• **Page extract**

In a recent posting, “Debt Ceiling Drives Schizophrenic Treasury Market,” I introduced a calculation which estimates the market’s expectations of Treasury payment delays should Congress and the White House not agree on the debt ceiling. Though it looks like Washington has come to the realization that playing politics with the full faith and credit of the U.S. government is a mistake, given the current standstill, it is possible that an increase in the debt ceiling may not be fully in effect by the October 17th drop-dead date. As a result, I update and extend some of the work done in that earlier piece and discuss the dangers of any delay in payments even on the shortest-term Treasury instruments.

Figure 1 illustrates that longer-term Treasury yields have started to rise, probably as a result of debt ceiling fears. The very short-term curve remains downward sloping suggesting the greatest concern is for interest rates that are maturing over the next few months. As discussed in my last article, I believe the U.S. has the ability to meet all of its obligations once the government’s borrowing capacity is increased. Thus the increase in interest rates is a reflection of expected delays in payment rather than a loss in principal and interest—which some analysts have called a “technical default.” Assuming this is the case, we can estimate the market’s expectation of the number of days of extra interest that the U.S. government will have to pay after it goes into arrears.

• **Provided data**
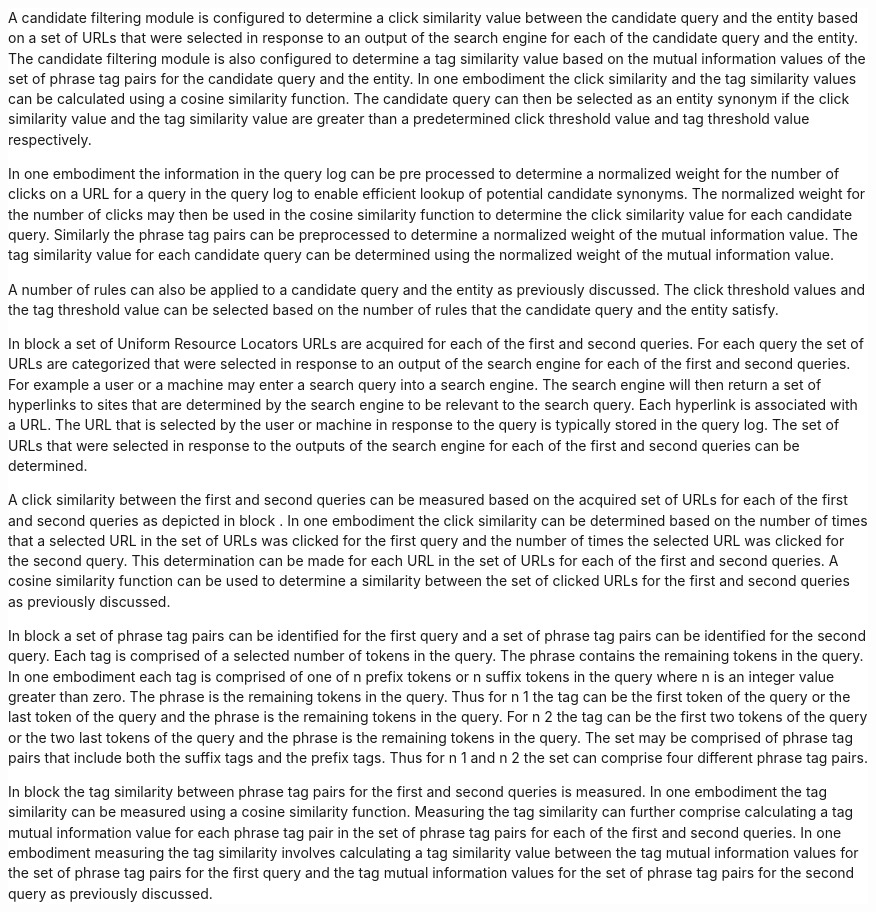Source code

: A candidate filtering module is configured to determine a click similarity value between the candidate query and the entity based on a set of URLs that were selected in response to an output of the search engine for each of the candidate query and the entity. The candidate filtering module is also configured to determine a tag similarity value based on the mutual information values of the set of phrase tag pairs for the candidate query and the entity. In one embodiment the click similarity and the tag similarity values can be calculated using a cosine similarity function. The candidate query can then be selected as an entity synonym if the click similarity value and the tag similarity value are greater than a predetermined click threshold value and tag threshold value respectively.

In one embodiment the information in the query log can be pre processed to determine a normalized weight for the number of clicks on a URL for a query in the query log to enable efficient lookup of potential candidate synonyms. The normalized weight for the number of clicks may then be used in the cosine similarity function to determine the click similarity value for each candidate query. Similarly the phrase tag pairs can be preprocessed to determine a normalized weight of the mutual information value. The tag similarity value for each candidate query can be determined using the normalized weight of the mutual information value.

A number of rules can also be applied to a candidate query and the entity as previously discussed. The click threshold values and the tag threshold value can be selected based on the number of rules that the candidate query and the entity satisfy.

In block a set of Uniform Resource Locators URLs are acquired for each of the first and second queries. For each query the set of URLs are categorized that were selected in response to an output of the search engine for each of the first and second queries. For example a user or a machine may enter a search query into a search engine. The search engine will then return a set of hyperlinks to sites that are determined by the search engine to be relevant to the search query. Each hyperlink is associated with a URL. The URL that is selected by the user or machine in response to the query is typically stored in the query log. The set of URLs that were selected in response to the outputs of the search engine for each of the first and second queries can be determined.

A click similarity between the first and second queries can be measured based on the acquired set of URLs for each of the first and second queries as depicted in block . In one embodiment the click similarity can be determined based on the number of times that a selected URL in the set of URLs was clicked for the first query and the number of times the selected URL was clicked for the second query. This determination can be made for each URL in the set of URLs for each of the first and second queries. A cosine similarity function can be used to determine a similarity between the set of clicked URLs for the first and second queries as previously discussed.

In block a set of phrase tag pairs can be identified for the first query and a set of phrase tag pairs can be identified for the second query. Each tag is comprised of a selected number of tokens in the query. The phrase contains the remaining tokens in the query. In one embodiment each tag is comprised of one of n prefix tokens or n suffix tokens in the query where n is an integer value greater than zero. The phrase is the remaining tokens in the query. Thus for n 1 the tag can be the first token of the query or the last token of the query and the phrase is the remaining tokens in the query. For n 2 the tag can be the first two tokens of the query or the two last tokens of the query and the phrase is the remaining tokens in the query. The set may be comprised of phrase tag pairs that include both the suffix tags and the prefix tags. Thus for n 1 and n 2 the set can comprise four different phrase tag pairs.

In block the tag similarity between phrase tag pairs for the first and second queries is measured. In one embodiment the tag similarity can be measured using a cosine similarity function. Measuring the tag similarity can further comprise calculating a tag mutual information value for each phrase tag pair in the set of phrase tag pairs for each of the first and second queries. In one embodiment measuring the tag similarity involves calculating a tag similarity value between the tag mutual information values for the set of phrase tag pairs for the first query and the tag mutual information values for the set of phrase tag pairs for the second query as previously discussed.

• **Exercise set**
1. According to the debt ceiling text, what date is given as the drop-dead date?
2. Proceed with the debt ceiling text, writing on from its final sentence.

• **Answers to the exercise**
1. October 17th.

2.
Figure 1: Treasury Yield Curve
16 debt ceiling markets need safe assets figure 1

Figure 2 charts the estimated number of days of arrears for Treasury bills maturing on October 17th, 24th, and 31st, as well as November 7st and 14th.[1] Why does the October 17th bill maturing on the expected drop-dead date have such a low estimate of delay? Probably because the Treasury cash balance is high enough ($34.9 billion) so that even if the debt ceiling isn’t extended by then, the Treasury is likely to have enough money to meet all its expenditure and interest obligations (Figure 3). Treasury securities maturing the next week are a much tougher call. Most analysts believe that if the debt ceiling is not extended by the end of October, the Treasury will not be able to meet all of its obligations.

Figure 2
16 debt ceiling markets need safe assets figure 2
Source: Bloomberg Finance, Author’s Calculations

Figure 3
16 debt ceiling markets need safe assets figure 3

This view is supported by my analysis which estimates that the Treasury bill maturing on October 31st has the longest period of expected arrears—now 60 days—up 10 days since the October 8th estimate. In other words, the market believes that holders of this security won’t be paid in full until late December. The November 7th bill has 10 fewer days of expected delay, also suggesting a late December expected resolution. As maturities extend further, the number of expected days of arrears continues to decline, converging on that late December time period. Thus as noted in the previous piece, the market expects very few long-term consequences from a period of arrears.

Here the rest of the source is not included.